Source: [Claeskens et al. (2016)](https://www.sciencedirect.com/science/article/abs/pii/S0169207016000327)

# General case uncorrelated forecasts

If forecasts are uncorrelated, then $\Sigma$ is diagonal and the weight is proportional to the inverse forecast error variance. For weight $j$ when there are $K$ forecasts in total

$$w_j=\frac{1/\sigma^2_j}{\sum\limits_{i=1}^K1/\sigma_k^2}$$

This provides a simple way of getting weights that does not rely on estimating covariances.

# Shrink to equal weights

Diebold and Shin (2019) propose using regularisation to shrink towards equal weights.
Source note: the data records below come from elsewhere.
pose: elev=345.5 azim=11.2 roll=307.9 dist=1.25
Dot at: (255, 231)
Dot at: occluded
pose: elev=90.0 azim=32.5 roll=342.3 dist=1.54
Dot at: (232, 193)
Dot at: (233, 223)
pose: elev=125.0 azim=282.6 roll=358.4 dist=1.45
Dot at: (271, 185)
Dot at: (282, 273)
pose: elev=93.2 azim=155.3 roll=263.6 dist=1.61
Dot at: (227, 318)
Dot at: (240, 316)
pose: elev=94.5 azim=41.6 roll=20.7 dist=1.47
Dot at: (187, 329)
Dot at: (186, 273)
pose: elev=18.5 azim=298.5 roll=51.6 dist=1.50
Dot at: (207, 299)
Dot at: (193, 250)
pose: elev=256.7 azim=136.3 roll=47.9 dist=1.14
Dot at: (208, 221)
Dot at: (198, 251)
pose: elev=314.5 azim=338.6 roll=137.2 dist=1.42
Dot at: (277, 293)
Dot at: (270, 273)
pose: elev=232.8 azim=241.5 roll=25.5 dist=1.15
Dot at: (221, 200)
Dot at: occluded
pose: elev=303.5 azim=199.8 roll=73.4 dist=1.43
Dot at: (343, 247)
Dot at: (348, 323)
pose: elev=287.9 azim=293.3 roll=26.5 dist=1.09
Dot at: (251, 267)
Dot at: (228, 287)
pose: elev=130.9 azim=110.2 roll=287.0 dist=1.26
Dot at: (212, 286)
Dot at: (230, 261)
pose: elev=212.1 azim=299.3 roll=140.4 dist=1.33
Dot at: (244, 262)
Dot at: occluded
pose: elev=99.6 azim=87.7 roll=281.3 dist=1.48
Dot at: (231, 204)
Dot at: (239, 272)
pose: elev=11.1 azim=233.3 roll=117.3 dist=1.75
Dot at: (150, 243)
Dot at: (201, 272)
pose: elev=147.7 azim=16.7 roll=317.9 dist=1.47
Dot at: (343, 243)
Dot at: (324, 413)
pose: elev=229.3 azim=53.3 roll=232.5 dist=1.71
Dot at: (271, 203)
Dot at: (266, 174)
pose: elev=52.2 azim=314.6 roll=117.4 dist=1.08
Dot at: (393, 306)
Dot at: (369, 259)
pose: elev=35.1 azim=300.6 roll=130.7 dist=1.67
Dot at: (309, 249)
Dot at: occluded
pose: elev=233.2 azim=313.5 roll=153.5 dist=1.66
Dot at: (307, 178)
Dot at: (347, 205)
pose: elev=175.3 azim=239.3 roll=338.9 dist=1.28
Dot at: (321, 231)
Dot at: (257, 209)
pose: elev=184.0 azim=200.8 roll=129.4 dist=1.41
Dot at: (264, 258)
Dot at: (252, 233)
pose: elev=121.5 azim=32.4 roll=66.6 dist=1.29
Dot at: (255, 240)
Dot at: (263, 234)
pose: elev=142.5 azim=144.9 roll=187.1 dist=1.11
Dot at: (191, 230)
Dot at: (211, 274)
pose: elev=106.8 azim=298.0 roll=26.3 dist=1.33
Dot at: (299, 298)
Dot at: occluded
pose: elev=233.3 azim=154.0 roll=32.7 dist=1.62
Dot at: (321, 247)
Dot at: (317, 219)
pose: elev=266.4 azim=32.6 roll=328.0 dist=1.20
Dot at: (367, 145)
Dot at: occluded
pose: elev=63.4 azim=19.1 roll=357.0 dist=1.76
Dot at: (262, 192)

Rewrite problem as a regression model

$y=w_1\hat{y}_1+w_2\hat{y}_2+w_3\hat{y}_3+\dots+w_k\hat{y}_K+\epsilon$

Rather than minimise

$RSS = \sum(y-w_1\hat{y}_1+w_2\hat{y}_2+w_3\hat{y}_3+\dots+w_k\hat{y}_K)^2$

Add a L1 or L2 penalty on w's.

# Shrink to equal weights

- Egalitarian Ridge

$$\mathbf{w}^{(er)}=\underset{\mathbf{w}}{argmin}\left(RSS+\sum\limits_{k=1}^K(w_k-(1/K))^2\right)$$

- Egalitarian Lasso

$$\mathbf{w}^{(el)}=\underset{\mathbf{w}}{argmin}\left(RSS+\sum\limits^K_{k=1}|w_k-(1/K)|\right)$$